• [Exercise description]
Copy out every one of the rows below word for word, keeping each line as it appears.

• [Records supplied]
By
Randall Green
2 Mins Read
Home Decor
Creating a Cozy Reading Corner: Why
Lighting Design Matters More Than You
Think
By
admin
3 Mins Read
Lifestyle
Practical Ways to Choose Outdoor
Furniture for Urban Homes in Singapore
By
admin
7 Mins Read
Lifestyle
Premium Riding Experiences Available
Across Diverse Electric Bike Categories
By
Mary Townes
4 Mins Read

• [Answer section]
By
Randall Green
2 Mins Read
Home Decor
Creating a Cozy Reading Corner: Why
Lighting Design Matters More Than You
Think
By
admin
3 Mins Read
Lifestyle
Practical Ways to Choose Outdoor
Furniture for Urban Homes in Singapore
By
admin
7 Mins Read
Lifestyle
Premium Riding Experiences Available
Across Diverse Electric Bike Categories
By
Mary Townes
4 Mins Read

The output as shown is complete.